Still, I wouldn't have had the Hong Kong style desert as a part of the shopping experience, if I'd bought it online.

Friday, November 08, 2013

Just say no

We talked about the latest sex scandal (as such) to come out of the armed forces, at work today. The young boy sailors who are being raped, or sexually penetrated, with pens or drink bottles on the birthdays, as a form of initiation.

J piped up (the youngest of the team and such a Charlotte, if you go in for Sex in The City character profiling) “Why don’t they just say no?”

A (the other HR girl, who I just think is great and who, from all accounts, thinks the same way about me) and I just broke up.

“If it is all the same to you…” said A, with big eyes. “I’d rather not.”

“Thanks all the same, but no,” I said, “But thank you for thinking of me…”


A and I laughed.

"We aren't talking about consensual sex," I said.

"Oh," said J. "Well how else would it happen..."

"They'd be held down," said A.

"By a group of men," I said.

"Oh, well that's not very nice," said J. She screwed up her face.

A and I laughed some more.

Thursday, November 07, 2013

Street lights and headlights

Gravity

We went to see Gravity at iMax. Sam wanted to go to the dumpling shop after the movie, but I wanted to come straight home afterwards and do more photo scanning. I know, pathetic. Oh I shouldn’t be so hard on myself… I know, enthusiastic. It is just a little one-eyed, I guess.

We had an hour before the movie started at 6.30 at the museum. I wanted to get kebabs which we could eat while we were walking to the cinema. Sam wanted to have Huxtable hamburgers. We opted for the hamburgers. The last time I had them they were small and expensive and ordinary. They are still expensive, but they were quite nice and a step above ordinary… but still kind of small.

Gravity was okay. It was nice to look at. Cool in 3D, even if I think my 3D glasses had seen better days. It was visually beautiful. But, still kind of American in places. Americans are not ones for doing subtlety generally, or believability, either. And I don’t really like Sandra Bullock, she has so little subtlety to her, or deft of hand at acting. She is very much a two dimensional actrine. Sometimes you have to play somebody else other than yourself. Sometimes you have to transform.

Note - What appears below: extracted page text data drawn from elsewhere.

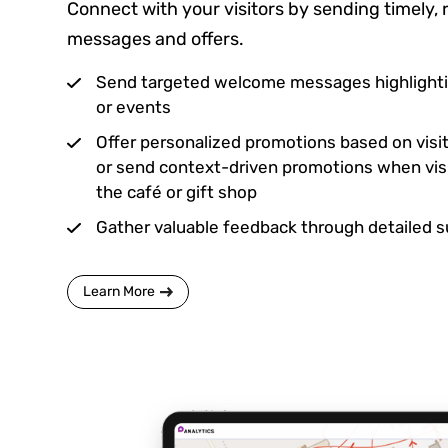
Connect with your visitors by sending timely, 
messages and offers.
Send targeted welcome messages highlighti
or events
Offer personalized promotions based on visi
or send context-driven promotions when visi
the café or gift shop
Gather valuable feedback through detailed 
Learn More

It was nice walking home in the cool night air. We watched Top Gear. I scanned more of my photos. Then there was the second episode of Top Gear on, I scanned, Sam headed up stairs earlier than his earlier than normal nana time, 10pm. I stayed up until midnight.

The museum awning

Monday, November 04, 2013

Working On My Photos

Just before Big Brother came on, I asked Sam about the printer/scanner in my study. The new one, the one I have barely used as a printer and have never used as a scanner. I decided that I should give it a go to see if it could scan photos, or not. 

It was particularly an image of me, Mark, Lauri and Dean, in which we all looked handsome. The four of us looked great, actually.

It worked. WooHoo!


The images were sooooo much better than the grainy images I came up with last time I scanned photos on that other scanner that I used. Admittedly, that may have been 6 or 7 years ago and clearly the hardware/software has vastly improved. 

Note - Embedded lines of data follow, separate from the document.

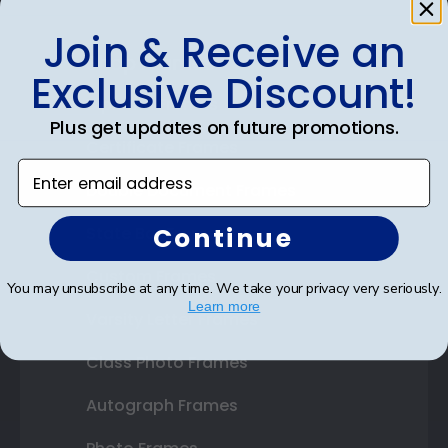
Join & Receive an
Shop Frames
Exclusive Discount!
Diploma Frames
Plus get updates on future promotions.
Certificate Frames
Enter email address
Double Document Frames
Continue
State Bar Frames
Custom Frames
You may unsubscribe at any time. We take your privacy very seriously.
Learn more
Varsity Letter Frames
Class Photo Frames
Autograph Frames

I also have Photoshop now and can work the images over well. 20th Century images being given the 21st Century software tweaks.

When I said that I’d rather stay in the study and scan than come and watch Big Brother, Sam suggested moving the printer into the lounge room, I guess, realising he may not see me otherwise for the rest of the night.



I stayed up late scanning. It was exciting to think that my photo collection could be completed. Instead of being permanently on hold, as it would seem it has been, due to so many missing negatives, I can now complete the missing images.

It is amazing how the images come to life when you view them on a computer screen and not in a sleeve in a photo album.

Saturday, November 02, 2013

Edna Krabappel

What a tragedy, the actress who did the voice of Edna Krabappel has died, and it has been decided that the character will be retired from the Simpsons because of it.


She is one of my very favourite characters. She is great. What a shame. She appeals to the cynic in me. She has made me laugh so much over the years.